▸ **LESETEXT**:
++++

Armenien bereitet sich auf die Parlamentswahlen im Juni vor, die als wegweisend für die zukünftige geopolitische Ausrichtung des Landes gelten. Das Interesse der Europäischen Union und Russlands an diesen Wahlen könnte nicht größer sein, da beide Akteure versuchen, ihren Einfluss in der Region zu sichern.
Die Unterstützung für einen Beitritt zur EU ist in Armenien auf einem historischen Hoch, was auf eine wachsende Abkehr von der traditionell engen Beziehung zu Russland hindeutet. Diese Wahlen könnten somit einen Wendepunkt in der armenischen Außenpolitik darstellen, insbesondere in Anbetracht der jüngsten geopolitischen Spannungen.

++++

▸ **VORLIEGENDE DATEN**:
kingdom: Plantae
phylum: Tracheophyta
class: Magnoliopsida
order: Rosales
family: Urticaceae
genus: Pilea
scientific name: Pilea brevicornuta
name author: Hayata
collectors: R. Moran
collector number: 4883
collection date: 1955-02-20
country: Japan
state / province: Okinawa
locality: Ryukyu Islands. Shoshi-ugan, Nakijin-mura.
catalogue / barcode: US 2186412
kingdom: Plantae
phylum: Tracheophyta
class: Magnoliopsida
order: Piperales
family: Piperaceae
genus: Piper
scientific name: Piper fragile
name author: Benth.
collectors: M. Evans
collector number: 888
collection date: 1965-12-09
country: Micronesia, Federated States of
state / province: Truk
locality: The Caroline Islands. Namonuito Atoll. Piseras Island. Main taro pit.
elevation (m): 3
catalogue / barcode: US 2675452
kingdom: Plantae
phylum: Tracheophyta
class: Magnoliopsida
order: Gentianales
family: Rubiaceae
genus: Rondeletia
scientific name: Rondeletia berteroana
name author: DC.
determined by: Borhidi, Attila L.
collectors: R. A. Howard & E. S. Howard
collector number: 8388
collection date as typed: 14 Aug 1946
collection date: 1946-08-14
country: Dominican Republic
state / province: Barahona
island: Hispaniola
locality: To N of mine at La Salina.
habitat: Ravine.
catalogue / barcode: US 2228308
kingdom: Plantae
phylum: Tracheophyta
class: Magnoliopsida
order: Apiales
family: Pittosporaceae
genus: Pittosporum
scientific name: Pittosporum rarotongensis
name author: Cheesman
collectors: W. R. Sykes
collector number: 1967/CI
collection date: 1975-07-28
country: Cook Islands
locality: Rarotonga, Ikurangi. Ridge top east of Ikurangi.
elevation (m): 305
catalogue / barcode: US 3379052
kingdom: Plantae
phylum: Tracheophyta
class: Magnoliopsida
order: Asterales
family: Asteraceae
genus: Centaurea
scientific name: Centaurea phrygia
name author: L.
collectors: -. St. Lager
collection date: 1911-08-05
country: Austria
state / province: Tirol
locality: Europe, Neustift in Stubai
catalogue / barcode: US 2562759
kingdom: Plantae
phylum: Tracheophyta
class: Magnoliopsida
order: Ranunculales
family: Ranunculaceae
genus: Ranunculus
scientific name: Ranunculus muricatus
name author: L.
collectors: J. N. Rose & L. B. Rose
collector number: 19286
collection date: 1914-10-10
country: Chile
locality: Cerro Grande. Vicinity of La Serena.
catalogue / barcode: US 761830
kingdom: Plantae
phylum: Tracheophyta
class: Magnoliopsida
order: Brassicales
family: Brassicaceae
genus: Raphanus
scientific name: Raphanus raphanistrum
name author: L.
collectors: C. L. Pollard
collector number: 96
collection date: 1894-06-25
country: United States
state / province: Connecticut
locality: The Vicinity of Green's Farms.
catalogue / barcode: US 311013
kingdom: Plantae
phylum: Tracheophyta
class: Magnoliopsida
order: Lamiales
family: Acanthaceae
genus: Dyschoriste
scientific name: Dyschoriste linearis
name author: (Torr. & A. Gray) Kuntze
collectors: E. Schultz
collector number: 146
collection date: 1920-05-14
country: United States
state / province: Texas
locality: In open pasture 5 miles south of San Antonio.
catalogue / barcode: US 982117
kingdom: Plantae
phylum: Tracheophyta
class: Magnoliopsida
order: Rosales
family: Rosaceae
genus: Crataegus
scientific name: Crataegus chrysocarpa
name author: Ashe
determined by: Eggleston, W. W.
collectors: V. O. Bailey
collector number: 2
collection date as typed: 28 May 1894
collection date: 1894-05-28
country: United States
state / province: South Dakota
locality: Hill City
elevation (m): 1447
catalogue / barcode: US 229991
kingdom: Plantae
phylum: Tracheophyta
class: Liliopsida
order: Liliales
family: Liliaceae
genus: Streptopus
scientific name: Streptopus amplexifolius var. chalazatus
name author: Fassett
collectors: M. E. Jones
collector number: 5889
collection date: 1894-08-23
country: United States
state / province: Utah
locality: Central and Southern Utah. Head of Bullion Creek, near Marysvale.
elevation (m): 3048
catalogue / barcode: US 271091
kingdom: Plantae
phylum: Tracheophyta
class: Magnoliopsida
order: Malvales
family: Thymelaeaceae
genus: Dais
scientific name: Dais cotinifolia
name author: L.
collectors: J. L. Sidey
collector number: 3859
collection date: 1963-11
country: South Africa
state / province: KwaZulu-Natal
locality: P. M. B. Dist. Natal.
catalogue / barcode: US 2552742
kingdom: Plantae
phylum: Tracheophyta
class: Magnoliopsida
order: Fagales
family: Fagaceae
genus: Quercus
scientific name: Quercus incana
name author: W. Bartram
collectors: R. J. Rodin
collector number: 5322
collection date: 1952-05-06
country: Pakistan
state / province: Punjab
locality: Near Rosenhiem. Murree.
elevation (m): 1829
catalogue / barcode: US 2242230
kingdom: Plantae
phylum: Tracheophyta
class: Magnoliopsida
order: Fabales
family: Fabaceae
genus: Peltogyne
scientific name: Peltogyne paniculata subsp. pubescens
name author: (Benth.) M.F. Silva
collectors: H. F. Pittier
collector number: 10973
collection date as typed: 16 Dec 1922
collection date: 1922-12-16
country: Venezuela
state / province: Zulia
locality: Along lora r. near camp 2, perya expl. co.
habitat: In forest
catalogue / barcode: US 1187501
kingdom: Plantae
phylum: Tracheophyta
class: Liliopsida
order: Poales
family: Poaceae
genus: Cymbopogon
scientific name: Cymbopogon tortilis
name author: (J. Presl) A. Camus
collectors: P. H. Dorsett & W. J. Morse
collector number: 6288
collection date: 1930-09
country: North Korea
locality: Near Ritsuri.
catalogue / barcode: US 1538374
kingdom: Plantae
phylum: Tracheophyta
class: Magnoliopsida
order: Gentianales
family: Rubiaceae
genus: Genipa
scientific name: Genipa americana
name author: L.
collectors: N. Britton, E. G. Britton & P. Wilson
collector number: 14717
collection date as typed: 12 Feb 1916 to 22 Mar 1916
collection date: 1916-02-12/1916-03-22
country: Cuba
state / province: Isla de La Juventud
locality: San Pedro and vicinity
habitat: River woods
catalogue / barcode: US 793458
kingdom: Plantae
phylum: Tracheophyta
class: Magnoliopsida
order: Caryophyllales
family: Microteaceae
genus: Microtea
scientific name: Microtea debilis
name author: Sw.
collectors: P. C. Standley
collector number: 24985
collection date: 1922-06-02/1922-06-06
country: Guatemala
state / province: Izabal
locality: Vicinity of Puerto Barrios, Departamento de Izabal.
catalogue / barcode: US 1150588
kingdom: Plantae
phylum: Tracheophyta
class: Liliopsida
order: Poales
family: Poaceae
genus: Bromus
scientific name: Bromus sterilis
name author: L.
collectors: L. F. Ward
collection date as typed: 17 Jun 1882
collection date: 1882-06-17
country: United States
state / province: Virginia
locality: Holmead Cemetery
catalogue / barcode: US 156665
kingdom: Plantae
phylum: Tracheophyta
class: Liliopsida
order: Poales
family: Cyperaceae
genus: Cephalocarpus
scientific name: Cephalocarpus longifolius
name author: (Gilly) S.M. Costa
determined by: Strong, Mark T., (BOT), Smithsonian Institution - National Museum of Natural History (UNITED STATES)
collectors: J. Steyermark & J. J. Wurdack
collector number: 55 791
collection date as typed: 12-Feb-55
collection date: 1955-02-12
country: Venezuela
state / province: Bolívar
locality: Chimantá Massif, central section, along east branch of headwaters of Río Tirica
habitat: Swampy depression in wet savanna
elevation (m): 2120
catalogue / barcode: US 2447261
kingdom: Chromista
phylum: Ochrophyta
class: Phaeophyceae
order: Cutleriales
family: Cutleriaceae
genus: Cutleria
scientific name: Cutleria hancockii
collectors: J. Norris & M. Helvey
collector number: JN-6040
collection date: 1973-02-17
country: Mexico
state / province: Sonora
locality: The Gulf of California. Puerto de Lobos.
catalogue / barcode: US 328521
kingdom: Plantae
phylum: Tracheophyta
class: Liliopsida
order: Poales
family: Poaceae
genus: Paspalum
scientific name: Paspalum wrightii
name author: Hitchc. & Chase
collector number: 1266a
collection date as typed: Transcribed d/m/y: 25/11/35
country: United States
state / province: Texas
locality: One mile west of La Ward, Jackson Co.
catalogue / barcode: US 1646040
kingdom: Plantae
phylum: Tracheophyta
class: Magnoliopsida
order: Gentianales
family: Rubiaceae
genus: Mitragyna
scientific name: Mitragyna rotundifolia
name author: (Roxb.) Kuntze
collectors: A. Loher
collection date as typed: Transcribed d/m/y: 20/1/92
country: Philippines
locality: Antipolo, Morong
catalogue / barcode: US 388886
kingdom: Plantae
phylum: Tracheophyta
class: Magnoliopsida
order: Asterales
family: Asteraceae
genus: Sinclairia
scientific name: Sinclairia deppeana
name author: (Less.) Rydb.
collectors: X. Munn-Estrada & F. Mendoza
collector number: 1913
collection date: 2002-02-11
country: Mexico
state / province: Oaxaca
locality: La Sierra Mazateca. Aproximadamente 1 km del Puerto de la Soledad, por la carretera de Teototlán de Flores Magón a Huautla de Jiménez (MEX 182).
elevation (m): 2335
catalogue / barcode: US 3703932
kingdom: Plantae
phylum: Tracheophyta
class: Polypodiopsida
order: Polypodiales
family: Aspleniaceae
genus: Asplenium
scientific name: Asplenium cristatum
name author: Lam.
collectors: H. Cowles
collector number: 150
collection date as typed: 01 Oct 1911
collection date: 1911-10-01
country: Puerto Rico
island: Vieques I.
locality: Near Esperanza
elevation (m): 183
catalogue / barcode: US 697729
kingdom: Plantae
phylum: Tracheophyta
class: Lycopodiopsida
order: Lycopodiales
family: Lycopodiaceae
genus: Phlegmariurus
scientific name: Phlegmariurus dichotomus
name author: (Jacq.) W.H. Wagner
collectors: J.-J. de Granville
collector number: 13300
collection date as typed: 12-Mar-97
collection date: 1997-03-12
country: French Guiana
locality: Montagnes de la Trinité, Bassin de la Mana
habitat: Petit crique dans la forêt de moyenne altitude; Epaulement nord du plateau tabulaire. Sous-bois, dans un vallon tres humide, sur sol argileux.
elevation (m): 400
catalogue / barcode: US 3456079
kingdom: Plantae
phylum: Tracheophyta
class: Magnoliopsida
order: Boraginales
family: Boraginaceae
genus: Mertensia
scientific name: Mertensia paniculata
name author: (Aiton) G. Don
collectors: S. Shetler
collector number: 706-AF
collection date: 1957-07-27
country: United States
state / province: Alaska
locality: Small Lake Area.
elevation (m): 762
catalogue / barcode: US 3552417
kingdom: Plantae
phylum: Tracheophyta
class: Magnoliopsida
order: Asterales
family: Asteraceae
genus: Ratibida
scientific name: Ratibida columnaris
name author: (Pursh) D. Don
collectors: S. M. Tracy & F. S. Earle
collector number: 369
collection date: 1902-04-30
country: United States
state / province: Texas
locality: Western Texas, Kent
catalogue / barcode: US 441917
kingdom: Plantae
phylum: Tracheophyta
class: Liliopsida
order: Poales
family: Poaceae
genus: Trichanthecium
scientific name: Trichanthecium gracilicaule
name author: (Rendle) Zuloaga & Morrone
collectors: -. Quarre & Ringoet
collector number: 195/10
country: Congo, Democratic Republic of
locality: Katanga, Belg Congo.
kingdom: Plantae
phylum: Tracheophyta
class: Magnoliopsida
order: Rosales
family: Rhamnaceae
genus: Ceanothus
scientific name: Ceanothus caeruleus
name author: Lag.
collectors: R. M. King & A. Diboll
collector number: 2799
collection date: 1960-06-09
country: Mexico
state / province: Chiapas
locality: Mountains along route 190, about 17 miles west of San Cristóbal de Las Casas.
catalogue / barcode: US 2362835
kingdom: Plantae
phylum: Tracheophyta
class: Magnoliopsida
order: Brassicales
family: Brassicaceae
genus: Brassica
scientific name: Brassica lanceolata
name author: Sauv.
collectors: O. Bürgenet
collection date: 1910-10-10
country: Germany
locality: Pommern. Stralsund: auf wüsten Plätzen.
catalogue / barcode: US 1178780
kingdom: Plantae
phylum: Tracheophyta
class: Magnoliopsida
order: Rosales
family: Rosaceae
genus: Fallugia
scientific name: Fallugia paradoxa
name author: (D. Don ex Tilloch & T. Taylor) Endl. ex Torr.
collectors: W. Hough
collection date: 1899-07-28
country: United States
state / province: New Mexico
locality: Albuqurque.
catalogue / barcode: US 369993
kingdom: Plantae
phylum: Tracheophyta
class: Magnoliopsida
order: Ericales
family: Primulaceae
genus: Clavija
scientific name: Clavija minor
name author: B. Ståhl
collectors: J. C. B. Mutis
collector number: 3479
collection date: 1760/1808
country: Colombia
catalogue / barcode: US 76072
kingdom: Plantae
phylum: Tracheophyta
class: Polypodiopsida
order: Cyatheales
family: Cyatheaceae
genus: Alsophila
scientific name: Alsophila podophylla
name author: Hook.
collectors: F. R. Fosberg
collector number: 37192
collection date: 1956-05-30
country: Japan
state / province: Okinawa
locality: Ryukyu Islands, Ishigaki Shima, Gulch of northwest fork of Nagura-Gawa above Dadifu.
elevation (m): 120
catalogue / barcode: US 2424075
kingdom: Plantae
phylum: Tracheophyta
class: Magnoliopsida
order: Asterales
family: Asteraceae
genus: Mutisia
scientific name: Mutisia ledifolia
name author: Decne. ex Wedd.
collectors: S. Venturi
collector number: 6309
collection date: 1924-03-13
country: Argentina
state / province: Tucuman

++++

▸ **AUFGABEN**:
[1] Beantworte zum Text über die Wahlen in Armenien diese Fragen:
(a) In welchem Monat finden die Parlamentswahlen statt?
(b) Welche beiden Akteure versuchen, ihren Einfluss in der Region zu sichern?
(c) Wie hoch ist die Unterstützung für einen EU-Beitritt in Armenien?
[2] Führe den Text über die armenischen Parlamentswahlen nach seinem letzten Satz mit einem kurzen Absatz weiter.
Die Datensätze stammen aus einer anderen Quelle.

▸ **ANTWORTEN**:
[1]
(a) Im Juni.
(b) Die Europäische Union und Russland.
(c) Sie ist auf einem historischen Hoch.

[2]
Allerdings gibt es Bedenken hinsichtlich möglicher ausländischer Einflussnahme, die das Wahlergebnis beeinträchtigen könnte. Beobachter warnen, dass sowohl die EU als auch Russland versuchen könnten, ihre Favoriten zu unterstützen, was die Integrität des Wahlprozesses in Frage stellt. Der Ausgang der Wahlen könnte entscheidend dafür sein, ob Armenien in die westliche Gemeinschaft integriert wird oder ob es weiterhin unter dem Einfluss Moskaus bleibt.